> **Supplied material**
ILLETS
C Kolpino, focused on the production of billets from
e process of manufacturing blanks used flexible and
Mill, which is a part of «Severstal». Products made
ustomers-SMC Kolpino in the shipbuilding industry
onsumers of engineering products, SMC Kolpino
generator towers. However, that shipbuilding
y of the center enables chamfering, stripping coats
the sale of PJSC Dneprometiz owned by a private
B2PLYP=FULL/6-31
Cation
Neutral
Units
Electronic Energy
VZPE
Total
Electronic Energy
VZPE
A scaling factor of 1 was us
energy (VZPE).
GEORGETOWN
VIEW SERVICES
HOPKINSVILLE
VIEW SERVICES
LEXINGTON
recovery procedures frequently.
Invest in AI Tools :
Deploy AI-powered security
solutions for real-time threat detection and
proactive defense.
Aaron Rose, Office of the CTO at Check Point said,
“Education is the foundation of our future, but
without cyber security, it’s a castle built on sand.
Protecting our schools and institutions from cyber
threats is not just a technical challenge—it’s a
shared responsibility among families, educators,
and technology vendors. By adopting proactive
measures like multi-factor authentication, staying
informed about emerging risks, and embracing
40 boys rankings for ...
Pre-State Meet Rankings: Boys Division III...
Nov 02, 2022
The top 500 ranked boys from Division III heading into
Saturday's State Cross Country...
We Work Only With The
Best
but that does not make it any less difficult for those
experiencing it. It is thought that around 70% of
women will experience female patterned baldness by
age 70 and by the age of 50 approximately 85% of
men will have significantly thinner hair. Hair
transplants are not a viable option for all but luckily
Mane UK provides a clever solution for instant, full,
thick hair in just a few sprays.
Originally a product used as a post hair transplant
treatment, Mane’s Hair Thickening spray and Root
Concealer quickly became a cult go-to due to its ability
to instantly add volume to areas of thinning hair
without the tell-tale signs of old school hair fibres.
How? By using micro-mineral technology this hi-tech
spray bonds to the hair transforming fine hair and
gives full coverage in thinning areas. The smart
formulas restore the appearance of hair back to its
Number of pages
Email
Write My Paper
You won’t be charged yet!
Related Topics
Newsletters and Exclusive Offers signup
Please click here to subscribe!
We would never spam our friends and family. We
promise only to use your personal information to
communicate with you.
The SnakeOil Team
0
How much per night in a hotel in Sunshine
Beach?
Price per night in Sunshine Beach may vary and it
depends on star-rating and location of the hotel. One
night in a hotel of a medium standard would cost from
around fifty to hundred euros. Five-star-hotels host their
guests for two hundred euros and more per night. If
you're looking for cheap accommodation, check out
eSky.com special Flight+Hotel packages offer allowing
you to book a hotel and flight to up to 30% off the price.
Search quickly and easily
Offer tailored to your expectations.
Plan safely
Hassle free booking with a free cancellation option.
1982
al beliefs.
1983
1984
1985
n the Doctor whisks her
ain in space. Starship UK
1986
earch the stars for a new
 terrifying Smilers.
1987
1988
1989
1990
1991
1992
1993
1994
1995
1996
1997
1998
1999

> **What the exercise asks**
Copy out every line of the records above, with each line unchanged and in its original order.

> **Result**
ILLETS
C Kolpino, focused on the production of billets from
e process of manufacturing blanks used flexible and
Mill, which is a part of «Severstal». Products made
ustomers-SMC Kolpino in the shipbuilding industry
onsumers of engineering products, SMC Kolpino
generator towers. However, that shipbuilding
y of the center enables chamfering, stripping coats
the sale of PJSC Dneprometiz owned by a private
B2PLYP=FULL/6-31
Cation
Neutral
Units
Electronic Energy
VZPE
Total
Electronic Energy
VZPE
A scaling factor of 1 was us
energy (VZPE).
GEORGETOWN
VIEW SERVICES
HOPKINSVILLE
VIEW SERVICES
LEXINGTON
recovery procedures frequently.
Invest in AI Tools :
Deploy AI-powered security
solutions for real-time threat detection and
proactive defense.
Aaron Rose, Office of the CTO at Check Point said,
“Education is the foundation of our future, but
without cyber security, it’s a castle built on sand.
Protecting our schools and institutions from cyber
threats is not just a technical challenge—it’s a
shared responsibility among families, educators,
and technology vendors. By adopting proactive
measures like multi-factor authentication, staying
informed about emerging risks, and embracing
40 boys rankings for ...
Pre-State Meet Rankings: Boys Division III...
Nov 02, 2022
The top 500 ranked boys from Division III heading into
Saturday's State Cross Country...
We Work Only With The
Best
but that does not make it any less difficult for those
experiencing it. It is thought that around 70% of
women will experience female patterned baldness by
age 70 and by the age of 50 approximately 85% of
men will have significantly thinner hair. Hair
transplants are not a viable option for all but luckily
Mane UK provides a clever solution for instant, full,
thick hair in just a few sprays.
Originally a product used as a post hair transplant
treatment, Mane’s Hair Thickening spray and Root
Concealer quickly became a cult go-to due to its ability
to instantly add volume to areas of thinning hair
without the tell-tale signs of old school hair fibres.
How? By using micro-mineral technology this hi-tech
spray bonds to the hair transforming fine hair and
gives full coverage in thinning areas. The smart
formulas restore the appearance of hair back to its
Number of pages
Email
Write My Paper
You won’t be charged yet!
Related Topics
Newsletters and Exclusive Offers signup
Please click here to subscribe!
We would never spam our friends and family. We
promise only to use your personal information to
communicate with you.
The SnakeOil Team
0
How much per night in a hotel in Sunshine
Beach?
Price per night in Sunshine Beach may vary and it
depends on star-rating and location of the hotel. One
night in a hotel of a medium standard would cost from
around fifty to hundred euros. Five-star-hotels host their
guests for two hundred euros and more per night. If
you're looking for cheap accommodation, check out
eSky.com special Flight+Hotel packages offer allowing
you to book a hotel and flight to up to 30% off the price.
Search quickly and easily
Offer tailored to your expectations.
Plan safely
Hassle free booking with a free cancellation option.
1982
al beliefs.
1983
1984
1985
n the Doctor whisks her
ain in space. Starship UK
1986
earch the stars for a new
 terrifying Smilers.
1987
1988
1989
1990
1991
1992
1993
1994
1995
1996
1997
1998
1999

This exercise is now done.